Iglika Trifonova draws our attention to closeness focusing on personalities, or individual images. The exhibition is the outcome of interesting conversations, a careful selection, and a new take on a much commented upon theme, namely the portrait. The exhibition features more than 100 works that belong to various genres such as painting, sculpture, and photography, and span the close of the nineteenth century through the first decade of the twenty-first century. The exhibition presents artworks by seminal Bulgarian artists such as Zlatyo Boyadzhiev, Ivan Markvichka, Vladimir Dimitrov the Master, Genko Genkov, Ivan Nenov, Lika Yanko, Ivan Lazarov, Svetlin Rusev, Pavel Koychev, Atanas Patsev, Vaska Emanuilova.

Iglika Trifonova’s curatorial approach is interesting in that the exhibition features works that leave the museum’s storage rooms for the first time, allow viewers to see the artists who created them in a completely different light, and reveal numerous points of intersection of images, styles, and periods. As Iglika Trifonova notes in the exhibition catalogue, ‘I picked out the portraits based on their effect, and the power of their presence. I have spoken to cinematographers I have worked with, as well as to actors and viewers about this presence so many times. There is something about it that does not lend itself to categorization, something so enigmatic and so attractive.
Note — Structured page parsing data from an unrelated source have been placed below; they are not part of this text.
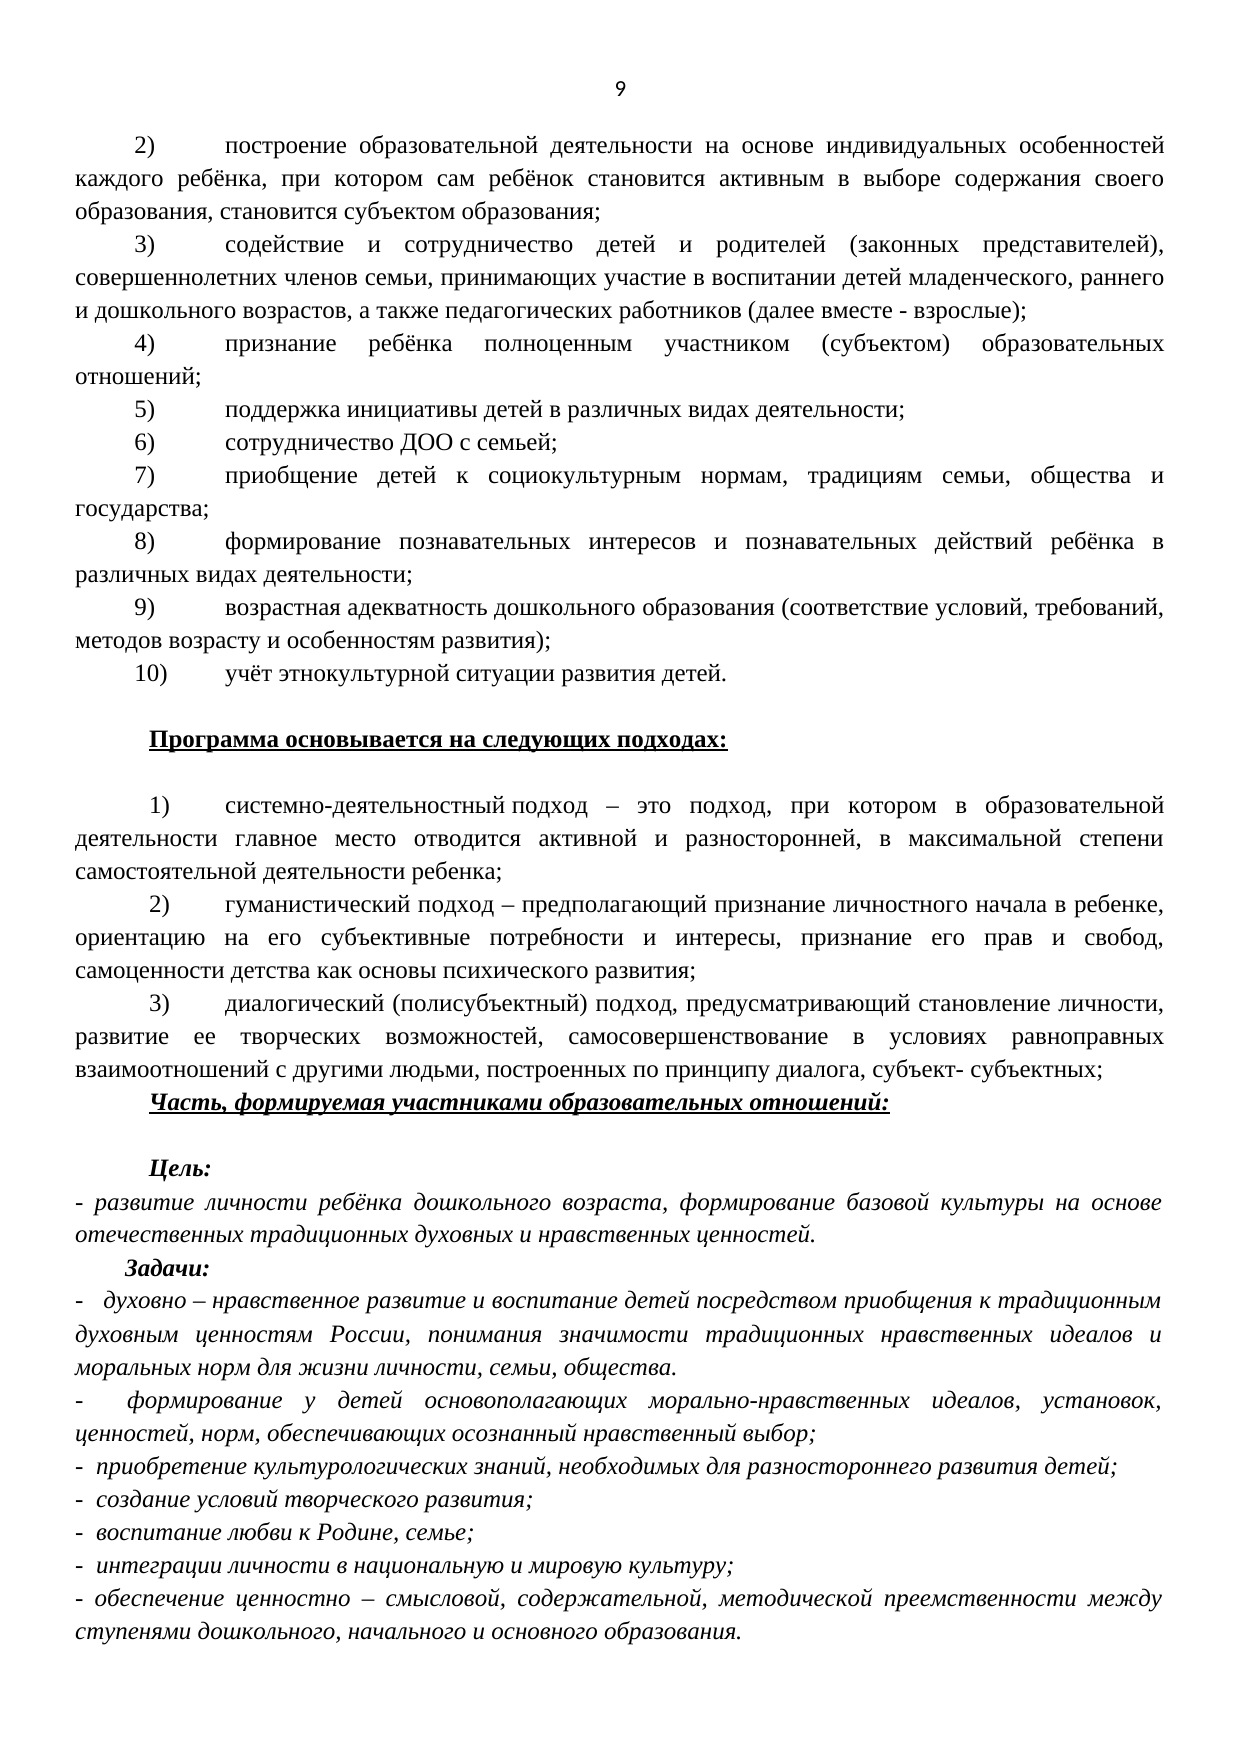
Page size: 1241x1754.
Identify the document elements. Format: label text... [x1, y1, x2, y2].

list поддержка инициативы детей в различных видах деятельности; [75, 394, 1165, 423]
text Цель: [75, 1153, 1165, 1182]
text Часть, формируемая участниками образовательных отношений: [75, 1087, 1165, 1116]
text Задачи: [75, 1253, 1165, 1281]
list возрастная адекватность дошкольного образования (соответствие условий, требований, методов возрасту и особенностям развития); [75, 592, 1165, 654]
list гуманистический подход – предполагающий признание личностного начала в ребенке, ориентацию на его субъективные потребности и интересы, признание его прав и свобод, самоценности детства как основы психического развития; [75, 889, 1165, 984]
list признание ребёнка полноценным участником (субъектом) образовательных отношений; [75, 328, 1165, 390]
text - обеспечение ценностно – смысловой, содержательной, методической преемственности между ступенями дошкольного, начального и основного образования. [75, 1583, 1165, 1644]
list формирование познавательных интересов и познавательных действий ребёнка в различных видах деятельности; [75, 526, 1165, 588]
list учёт этнокультурной ситуации развития детей. [75, 658, 1165, 687]
list системно-деятельностный подход – это подход, при котором в образовательной деятельности главное место отводится активной и разносторонней, в максимальной степени самостоятельной деятельности ребенка; [75, 790, 1165, 885]
list содействие и сотрудничество детей и родителей (законных представителей), совершеннолетних членов семьи, принимающих участие в воспитании детей младенческого, раннего и дошкольного возрастов, а также педагогических работников (далее вместе - взрослые); [75, 229, 1165, 324]
text - приобретение культурологических знаний, необходимых для разностороннего развития детей; [75, 1451, 1165, 1479]
list диалогический (полисубъектный) подход, предусматривающий становление личности, развитие ее творческих возможностей, самосовершенствование в условиях равноправных взаимоотношений с другими людьми, построенных по принципу диалога, субъект- субъектных; [75, 988, 1165, 1083]
text - воспитание любви к Родине, семье; [75, 1517, 1165, 1546]
text - формирование у детей основополагающих морально-нравственных идеалов, установок, ценностей, норм, обеспечивающих осознанный нравственный выбор; [75, 1385, 1165, 1446]
text - интеграции личности в национальную и мировую культуру; [75, 1550, 1165, 1578]
list приобщение детей к социокультурным нормам, традициям семьи, общества и государства; [75, 460, 1165, 522]
text - духовно – нравственное развитие и воспитание детей посредством приобщения к традиционным духовным ценностям России, понимания значимости традиционных нравственных идеалов и моральных норм для жизни личности, семьи, общества. [75, 1286, 1165, 1380]
text Программа основывается на следующих подходах: [75, 724, 1165, 753]
text - развитие личности ребёнка дошкольного возраста, формирование базовой культуры на основе отечественных традиционных духовных и нравственных ценностей. [75, 1187, 1165, 1248]
text - создание условий творческого развития; [75, 1484, 1165, 1512]
list сотрудничество ДОО с семьей; [75, 427, 1165, 456]
list построение образовательной деятельности на основе индивидуальных особенностей каждого ребёнка, при котором сам ребёнок становится активным в выборе содержания своего образования, становится субъектом образования; [75, 130, 1165, 225]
The words most beautifully suited to this presence would be Shakespeare’s ‘such stuff as dreams are made on’... There are human faces that light is fond of, that leave an impression you cannot get away from for a long time... Some of the portraits are of notable Bulgarians all of us are familiar with, others are of anonymous people who lived in the past or belong to this day and age. Working on a portrait involves inspiration and skill, as well as responsibility to the person being portrayed.’